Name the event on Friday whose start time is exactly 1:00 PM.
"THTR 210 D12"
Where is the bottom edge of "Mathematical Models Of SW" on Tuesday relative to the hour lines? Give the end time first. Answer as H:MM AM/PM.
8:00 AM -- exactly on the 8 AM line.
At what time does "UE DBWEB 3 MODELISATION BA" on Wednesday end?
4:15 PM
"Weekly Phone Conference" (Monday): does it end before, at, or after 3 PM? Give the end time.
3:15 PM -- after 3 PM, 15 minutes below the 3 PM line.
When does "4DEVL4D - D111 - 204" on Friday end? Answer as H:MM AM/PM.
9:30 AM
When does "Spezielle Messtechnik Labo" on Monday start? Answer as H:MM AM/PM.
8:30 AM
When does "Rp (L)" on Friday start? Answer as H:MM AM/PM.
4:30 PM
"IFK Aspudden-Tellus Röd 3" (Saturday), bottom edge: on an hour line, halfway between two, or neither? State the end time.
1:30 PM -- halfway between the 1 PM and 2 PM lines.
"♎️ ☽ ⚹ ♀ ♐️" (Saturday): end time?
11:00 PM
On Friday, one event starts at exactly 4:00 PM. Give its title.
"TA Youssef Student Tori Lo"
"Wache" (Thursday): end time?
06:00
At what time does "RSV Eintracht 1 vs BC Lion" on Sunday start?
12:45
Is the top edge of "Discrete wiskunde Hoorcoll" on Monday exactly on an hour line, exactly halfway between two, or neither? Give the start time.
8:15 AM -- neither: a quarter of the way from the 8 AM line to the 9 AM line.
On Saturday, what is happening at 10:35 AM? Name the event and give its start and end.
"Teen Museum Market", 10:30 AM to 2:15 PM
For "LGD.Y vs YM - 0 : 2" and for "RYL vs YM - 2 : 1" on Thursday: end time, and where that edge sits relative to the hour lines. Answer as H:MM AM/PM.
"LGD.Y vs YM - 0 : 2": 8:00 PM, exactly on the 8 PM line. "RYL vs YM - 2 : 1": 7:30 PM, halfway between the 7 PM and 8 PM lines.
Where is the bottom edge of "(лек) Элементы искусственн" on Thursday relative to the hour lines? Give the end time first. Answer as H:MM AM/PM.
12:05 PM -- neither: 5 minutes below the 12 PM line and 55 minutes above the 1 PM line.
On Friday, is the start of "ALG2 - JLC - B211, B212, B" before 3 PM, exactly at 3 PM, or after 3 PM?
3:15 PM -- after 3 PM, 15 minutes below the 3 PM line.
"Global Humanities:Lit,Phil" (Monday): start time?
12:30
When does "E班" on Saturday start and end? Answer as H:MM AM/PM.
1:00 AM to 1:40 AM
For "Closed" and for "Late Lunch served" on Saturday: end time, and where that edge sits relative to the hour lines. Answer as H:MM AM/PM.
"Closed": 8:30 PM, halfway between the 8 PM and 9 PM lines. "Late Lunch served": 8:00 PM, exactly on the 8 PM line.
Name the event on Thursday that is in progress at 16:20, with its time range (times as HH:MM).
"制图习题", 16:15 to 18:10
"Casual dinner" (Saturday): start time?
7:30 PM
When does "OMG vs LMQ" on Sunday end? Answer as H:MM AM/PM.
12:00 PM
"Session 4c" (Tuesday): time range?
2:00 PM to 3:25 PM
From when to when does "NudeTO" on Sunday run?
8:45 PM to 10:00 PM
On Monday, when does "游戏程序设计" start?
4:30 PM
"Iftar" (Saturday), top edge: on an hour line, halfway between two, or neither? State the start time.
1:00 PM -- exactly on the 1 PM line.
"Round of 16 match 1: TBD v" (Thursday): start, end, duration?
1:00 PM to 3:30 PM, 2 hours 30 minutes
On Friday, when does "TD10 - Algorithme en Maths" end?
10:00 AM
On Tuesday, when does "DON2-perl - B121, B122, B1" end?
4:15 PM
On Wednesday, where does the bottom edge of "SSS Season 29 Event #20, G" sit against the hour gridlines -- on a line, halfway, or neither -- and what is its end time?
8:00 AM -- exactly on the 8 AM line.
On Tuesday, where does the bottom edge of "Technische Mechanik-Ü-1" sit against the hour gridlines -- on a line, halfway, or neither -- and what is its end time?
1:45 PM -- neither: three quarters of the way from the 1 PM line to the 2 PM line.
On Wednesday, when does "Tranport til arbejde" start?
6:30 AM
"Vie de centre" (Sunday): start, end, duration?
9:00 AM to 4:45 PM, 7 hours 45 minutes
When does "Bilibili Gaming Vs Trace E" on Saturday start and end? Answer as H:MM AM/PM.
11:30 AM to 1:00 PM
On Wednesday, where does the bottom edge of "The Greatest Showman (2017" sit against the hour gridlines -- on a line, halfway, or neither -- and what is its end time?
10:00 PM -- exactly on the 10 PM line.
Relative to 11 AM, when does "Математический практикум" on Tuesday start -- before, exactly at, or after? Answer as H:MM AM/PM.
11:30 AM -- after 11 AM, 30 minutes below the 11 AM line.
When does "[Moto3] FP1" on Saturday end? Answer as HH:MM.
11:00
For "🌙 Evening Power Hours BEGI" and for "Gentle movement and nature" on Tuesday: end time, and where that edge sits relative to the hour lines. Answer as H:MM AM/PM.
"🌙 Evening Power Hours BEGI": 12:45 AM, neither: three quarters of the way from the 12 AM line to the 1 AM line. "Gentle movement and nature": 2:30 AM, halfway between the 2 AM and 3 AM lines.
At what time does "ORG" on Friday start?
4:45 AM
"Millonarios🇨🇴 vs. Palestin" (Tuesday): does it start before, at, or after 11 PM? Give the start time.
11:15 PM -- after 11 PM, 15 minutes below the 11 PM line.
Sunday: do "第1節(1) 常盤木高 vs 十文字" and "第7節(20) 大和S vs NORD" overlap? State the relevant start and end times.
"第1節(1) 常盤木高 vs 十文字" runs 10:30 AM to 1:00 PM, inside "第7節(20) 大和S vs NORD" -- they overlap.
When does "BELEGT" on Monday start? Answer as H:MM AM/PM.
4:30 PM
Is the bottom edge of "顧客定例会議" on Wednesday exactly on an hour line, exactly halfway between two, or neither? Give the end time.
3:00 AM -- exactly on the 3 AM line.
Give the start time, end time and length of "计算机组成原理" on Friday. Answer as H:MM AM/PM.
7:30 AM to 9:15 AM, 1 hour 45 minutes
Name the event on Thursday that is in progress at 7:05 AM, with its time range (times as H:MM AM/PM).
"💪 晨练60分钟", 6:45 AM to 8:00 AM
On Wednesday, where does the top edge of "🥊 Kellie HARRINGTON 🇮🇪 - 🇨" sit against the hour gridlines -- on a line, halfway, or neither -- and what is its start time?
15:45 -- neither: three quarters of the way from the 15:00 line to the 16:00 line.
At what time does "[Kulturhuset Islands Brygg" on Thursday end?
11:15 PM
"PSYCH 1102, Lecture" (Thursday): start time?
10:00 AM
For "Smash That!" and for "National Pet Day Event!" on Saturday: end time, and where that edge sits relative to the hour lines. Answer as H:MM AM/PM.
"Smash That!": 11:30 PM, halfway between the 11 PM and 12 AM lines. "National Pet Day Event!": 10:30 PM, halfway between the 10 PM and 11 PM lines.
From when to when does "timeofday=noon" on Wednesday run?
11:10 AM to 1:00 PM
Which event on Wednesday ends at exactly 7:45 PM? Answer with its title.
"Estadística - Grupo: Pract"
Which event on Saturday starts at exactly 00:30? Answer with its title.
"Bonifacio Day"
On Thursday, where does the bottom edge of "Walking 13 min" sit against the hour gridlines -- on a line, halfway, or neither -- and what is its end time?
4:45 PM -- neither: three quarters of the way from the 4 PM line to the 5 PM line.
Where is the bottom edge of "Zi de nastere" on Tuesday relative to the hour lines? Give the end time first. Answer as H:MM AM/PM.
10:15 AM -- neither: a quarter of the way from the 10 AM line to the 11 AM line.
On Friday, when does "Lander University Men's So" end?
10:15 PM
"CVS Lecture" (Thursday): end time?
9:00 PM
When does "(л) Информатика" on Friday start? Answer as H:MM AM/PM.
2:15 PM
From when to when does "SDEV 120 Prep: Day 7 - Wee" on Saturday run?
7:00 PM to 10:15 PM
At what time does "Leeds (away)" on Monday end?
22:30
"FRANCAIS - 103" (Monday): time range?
************
[Problem]: List each row above that contains the string "title", copying the whole row.

[The response]:
On Friday, one event starts at exactly 4:00 PM. Give its title.
Which event on Wednesday ends at exactly 7:45 PM? Answer with its title.
Which event on Saturday starts at exactly 00:30? Answer with its title.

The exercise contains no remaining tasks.